During the Blue Time at the dawn of our universe, the Firsts shared their power with the Elder Mortals of our universe in exchange for the experience of mortality and the desires and dreams it brought. This created superpowers. The Firsts intended for superpowers to be a union of immortal power and mortal imagination, the eternal with the ephemeral. Superpowers were to be something that mortals couldn’t dream of and immortals couldn’t create.
Dr. Stone believed his theoretical “power-that-was-not-a-power” was that something.
Dr. Stone took our inability to observe let alone examine his theoretical power as showing that mankind has a long way to go in understanding superpowers--and their purpose.
Stone’s Objection
An objection Dr. Hercules Stone made in Princes of Dawn pertaining to what he saw as the tendency for anthropologists to treat mythology as nothing more than the garbled accounts of superhumans and epistrophes.
Mythology to Dr. Stone had a value as mythology, as fiction, and to reduce mythology to primitive reporting disguised it's worth as fiction. He, like his contemporary Carl Jung with whom he would later collaborate with to write Prophets and Heroes which more completely articulated his objection expressed in Princes of Dawn, believed that mythology was a collection of socio-cultural metaphors through which man understood himself and his world. Mythology was how man expressed political, social, and psychological ideas before those disciplines were codified. And in our age where those ideas are codified, mythology still has value in taking rational ideas and elevating them through powerful emotional narratives.

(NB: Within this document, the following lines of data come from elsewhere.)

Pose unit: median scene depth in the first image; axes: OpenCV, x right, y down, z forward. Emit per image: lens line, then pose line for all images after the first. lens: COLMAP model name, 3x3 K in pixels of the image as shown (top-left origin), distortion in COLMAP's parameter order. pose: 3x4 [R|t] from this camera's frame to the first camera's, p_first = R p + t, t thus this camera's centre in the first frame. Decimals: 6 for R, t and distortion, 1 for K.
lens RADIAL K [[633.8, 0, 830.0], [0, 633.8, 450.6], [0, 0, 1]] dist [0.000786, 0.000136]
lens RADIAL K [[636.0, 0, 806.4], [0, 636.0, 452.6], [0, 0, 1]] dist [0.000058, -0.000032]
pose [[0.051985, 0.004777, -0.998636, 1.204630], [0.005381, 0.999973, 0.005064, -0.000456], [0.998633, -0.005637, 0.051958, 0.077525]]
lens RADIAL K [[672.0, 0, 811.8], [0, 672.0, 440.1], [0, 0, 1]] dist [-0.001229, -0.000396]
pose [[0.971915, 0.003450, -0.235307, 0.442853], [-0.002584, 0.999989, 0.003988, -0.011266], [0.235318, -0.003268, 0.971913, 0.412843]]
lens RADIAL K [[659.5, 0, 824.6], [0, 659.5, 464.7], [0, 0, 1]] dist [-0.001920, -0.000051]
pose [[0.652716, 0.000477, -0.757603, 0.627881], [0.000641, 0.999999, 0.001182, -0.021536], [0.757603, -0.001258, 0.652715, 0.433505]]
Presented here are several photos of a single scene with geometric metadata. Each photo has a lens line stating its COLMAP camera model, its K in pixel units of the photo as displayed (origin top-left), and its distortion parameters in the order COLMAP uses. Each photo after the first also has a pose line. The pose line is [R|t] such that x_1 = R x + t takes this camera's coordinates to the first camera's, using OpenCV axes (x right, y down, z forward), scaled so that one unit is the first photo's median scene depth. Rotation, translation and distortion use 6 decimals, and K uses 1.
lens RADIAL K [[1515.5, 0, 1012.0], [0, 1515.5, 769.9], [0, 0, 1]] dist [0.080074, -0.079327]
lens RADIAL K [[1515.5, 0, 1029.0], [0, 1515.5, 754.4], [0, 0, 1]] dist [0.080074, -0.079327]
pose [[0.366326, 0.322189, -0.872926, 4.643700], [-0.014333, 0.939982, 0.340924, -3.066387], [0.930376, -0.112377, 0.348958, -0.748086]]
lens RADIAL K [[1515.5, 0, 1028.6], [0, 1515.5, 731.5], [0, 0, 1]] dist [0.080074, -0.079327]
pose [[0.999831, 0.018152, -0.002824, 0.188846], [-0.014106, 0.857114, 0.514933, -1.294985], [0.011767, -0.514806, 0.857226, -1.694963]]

Stone argued that in a world without superhumans and extradimensional visitations mythology would have still had formed. Perhaps Hercules was a superhuman in ancient Greece. Or perhaps Hercules was a superhuman Dorian with a degree of superstrength whose exploits were exaggerated over time to mythical proportions. Maybe the story of Hercules was formed before the superhuman and applied to him after the fact. But the story of Hercules, however it came about, was a story. It was a story of regret and redemption and stands as valuable regardless of the reality.